By creating a MaxCompute data source, you can enable Dataphin to read business data from MaxCompute or write data to MaxCompute. This topic describes how to create a MaxCompute data source.
Background information
MaxCompute is an Alibaba Cloud big data computing service. It is an enterprise-level Software as a Service (SaaS) cloud data warehouse suitable for data analysis scenarios. It provides fast, fully managed online data warehouse services with a Serverless architecture, eliminating the limitations of traditional data platforms in resource scalability and elasticity. It minimizes user maintenance costs, allowing you to analyze and process massive amounts of data economically and efficiently.
Limits
MaxCompute data sources do not support access to external MaxCompute projects. For more information, see MaxCompute project overview.
Permission description
Only custom global roles with the Create Data Source permission and the super administrator, data source administrator, domain architect, and project administrator roles can create data sources.
Procedure
On the Dataphin homepage, click Management Center > Datasource Management in the top navigation bar.
On the Datasource page, click +Create Data Source.
On the Create Data Source page, select MaxCompute in the Big Data section.
If you have recently used MaxCompute, you can also select it from the Recently Used section. You can also enter MaxCompute keywords in the search box to quickly search for it.
On the Create MaxCompute Data Source page, configure the parameters for connecting to the data source.
Configure the basic information of the data source.
Parameter
Description
Datasource Name
Enter the name of the data source. The name must meet the following requirements:
It can contain only Chinese characters, uppercase and lowercase letters, digits, underscores (_), and hyphens (-).
The name can be up to 64 characters in length.
Datasource Code
After you configure the data source code, you can directly access Dataphin data source tables in Flink_SQL tasks or by using the Dataphin JDBC client in the format of
data source code.table nameordata source code.schema.table namefor quick consumption. If you need to automatically switch data sources based on the task execution environment, access them using the variable format${data source code}.tableor${data source code}.schema.table. For more information, see Dataphin data source table development method.ImportantThe data source code cannot be modified after it is configured successfully.

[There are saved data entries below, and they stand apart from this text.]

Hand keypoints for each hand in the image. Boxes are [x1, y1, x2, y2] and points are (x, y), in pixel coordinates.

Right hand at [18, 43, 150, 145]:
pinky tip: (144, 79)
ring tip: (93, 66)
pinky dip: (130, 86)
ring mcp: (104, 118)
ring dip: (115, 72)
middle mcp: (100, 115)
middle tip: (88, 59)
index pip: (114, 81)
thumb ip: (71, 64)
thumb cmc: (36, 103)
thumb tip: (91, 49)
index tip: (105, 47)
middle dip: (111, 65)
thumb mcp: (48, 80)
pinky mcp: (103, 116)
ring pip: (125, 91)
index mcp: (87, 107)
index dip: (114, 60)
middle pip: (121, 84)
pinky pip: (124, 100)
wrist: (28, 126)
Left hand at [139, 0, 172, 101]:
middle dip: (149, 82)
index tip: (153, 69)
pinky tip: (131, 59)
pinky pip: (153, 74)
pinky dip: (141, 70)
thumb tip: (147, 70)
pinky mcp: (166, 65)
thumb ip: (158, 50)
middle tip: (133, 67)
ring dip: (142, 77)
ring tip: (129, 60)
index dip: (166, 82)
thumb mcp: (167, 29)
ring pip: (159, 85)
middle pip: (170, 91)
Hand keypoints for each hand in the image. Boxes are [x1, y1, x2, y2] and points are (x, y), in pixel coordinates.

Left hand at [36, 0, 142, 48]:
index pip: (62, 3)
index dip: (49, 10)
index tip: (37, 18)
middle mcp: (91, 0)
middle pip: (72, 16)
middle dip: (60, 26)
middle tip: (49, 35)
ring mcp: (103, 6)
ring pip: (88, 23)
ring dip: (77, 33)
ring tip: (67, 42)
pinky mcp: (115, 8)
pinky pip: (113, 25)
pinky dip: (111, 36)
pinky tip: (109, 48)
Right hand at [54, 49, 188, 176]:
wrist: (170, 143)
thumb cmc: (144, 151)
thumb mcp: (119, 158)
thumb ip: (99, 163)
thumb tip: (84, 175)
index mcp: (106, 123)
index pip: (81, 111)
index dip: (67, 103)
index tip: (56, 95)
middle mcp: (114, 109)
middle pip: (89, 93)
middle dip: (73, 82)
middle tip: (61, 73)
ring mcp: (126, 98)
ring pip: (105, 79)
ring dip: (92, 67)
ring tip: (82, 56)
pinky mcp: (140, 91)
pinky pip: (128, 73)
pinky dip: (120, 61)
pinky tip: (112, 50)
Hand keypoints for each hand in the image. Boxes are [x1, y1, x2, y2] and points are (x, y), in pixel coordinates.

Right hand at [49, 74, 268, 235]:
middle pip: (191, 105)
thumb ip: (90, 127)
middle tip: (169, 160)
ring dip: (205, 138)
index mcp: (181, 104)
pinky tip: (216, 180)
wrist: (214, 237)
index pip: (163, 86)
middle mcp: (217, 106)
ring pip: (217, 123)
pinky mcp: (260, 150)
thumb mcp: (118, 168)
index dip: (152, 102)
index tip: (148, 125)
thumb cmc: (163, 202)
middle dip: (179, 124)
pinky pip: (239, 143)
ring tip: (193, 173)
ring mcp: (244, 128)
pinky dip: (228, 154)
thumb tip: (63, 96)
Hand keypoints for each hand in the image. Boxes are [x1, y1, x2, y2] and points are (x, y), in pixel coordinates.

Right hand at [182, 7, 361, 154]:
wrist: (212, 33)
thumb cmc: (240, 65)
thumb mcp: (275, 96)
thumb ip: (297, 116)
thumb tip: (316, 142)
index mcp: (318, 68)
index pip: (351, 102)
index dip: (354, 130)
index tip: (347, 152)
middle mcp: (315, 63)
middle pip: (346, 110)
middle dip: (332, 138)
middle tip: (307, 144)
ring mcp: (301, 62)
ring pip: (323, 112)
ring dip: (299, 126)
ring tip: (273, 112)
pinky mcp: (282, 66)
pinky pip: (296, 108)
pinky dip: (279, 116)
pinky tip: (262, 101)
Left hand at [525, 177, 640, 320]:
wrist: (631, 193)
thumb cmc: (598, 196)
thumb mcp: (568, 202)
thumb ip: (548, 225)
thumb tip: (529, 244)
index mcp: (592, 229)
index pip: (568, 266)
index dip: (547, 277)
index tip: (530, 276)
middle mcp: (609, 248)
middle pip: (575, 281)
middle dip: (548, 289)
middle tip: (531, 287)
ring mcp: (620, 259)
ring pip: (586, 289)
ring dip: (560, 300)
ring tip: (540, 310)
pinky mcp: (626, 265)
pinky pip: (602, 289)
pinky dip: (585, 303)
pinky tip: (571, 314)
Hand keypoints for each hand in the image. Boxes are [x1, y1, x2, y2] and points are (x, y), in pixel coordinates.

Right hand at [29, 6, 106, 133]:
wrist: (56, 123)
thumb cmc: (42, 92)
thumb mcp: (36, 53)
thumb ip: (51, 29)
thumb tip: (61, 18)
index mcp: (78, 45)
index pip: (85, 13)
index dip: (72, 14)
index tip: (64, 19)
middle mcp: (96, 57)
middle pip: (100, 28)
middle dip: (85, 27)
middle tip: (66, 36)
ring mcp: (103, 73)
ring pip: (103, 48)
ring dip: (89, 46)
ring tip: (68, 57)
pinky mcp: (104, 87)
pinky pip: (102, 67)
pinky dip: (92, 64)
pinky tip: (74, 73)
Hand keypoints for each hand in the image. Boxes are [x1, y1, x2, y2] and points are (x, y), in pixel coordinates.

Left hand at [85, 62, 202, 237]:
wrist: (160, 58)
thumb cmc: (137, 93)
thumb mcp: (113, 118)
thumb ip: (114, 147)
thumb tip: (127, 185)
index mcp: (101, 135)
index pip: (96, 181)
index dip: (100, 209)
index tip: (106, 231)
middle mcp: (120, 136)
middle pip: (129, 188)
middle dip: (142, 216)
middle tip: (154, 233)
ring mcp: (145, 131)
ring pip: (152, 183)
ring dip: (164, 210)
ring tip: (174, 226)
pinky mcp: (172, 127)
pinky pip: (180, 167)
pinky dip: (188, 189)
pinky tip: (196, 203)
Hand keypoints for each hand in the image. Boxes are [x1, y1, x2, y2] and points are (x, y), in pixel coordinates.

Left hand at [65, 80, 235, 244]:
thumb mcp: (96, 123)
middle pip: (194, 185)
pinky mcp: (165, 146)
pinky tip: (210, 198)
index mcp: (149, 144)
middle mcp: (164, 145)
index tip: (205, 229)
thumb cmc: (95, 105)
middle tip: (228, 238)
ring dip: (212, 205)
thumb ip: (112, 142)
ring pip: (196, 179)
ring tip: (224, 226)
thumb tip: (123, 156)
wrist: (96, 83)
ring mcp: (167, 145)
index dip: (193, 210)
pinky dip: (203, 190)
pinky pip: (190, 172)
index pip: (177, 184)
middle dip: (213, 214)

After the data source code is configured successfully, you can preview data on the object details page in the asset directory and asset inventory.
In Flink SQL, only MySQL, Hologres, MaxCompute, Oracle, StarRocks, Hive, and SelectDB data sources are currently supported.
Data Source Description
Enter a brief description of the data source. The description cannot exceed 128 characters.
Data Source Configuration
Select the data source that you want to configure:
If your business data source distinguishes between production and development data sources, select Production + Development Data Source.
If your business data source does not distinguish between production and development data sources, select Production Data Source.
Tag
You can categorize and tag data sources based on tags. For information about how to create tags, see Manage data source tags.
Configure the connection parameters between the data source and Dataphin.
If you select Production + Development Data Source for Data Source Configuration, you need to configure the connection information for both Production + Development Data Source. If you select Production Data Source, you only need to configure the connection information for the Production Data Source.
NoteTypically, production and development data sources should be configured as different data sources to achieve environment isolation between them and reduce the impact of development data sources on production data sources. However, Dataphin also supports configuring them as the same data source with identical parameter values.
Parameter
Description
Endpoint
The Endpoint of MaxCompute. Select the appropriate Endpoint based on your network environment and connection method.
For information about how to obtain the Endpoint, see Endpoint.
Project Name
This is the MaxCompute project name, not the DataWorks workspace name.
You can log on to the MaxCompute console, switch to the appropriate region in the upper-left corner, and then view the specific MaxCompute Project Name on the Project Management tab.
Access ID, Access Key
The AccessKey ID and AccessKey Secret of the account to which the MaxCompute data source belongs.
For information about how to obtain them, see Create an AccessKey pair.
Select a Default Resource Group, which is used to run tasks related to the current data source, including database SQL, offline database migration, and data preview.
Click Test Connection or directly click OK to save and complete the creation of the MaxCompute data source.
When you click Test Connection, the system tests whether the data source can connect to Dataphin normally. If you directly click OK, the system automatically tests the connection for all selected clusters. However, even if all selected clusters fail the connection test, the data source can still be created normally.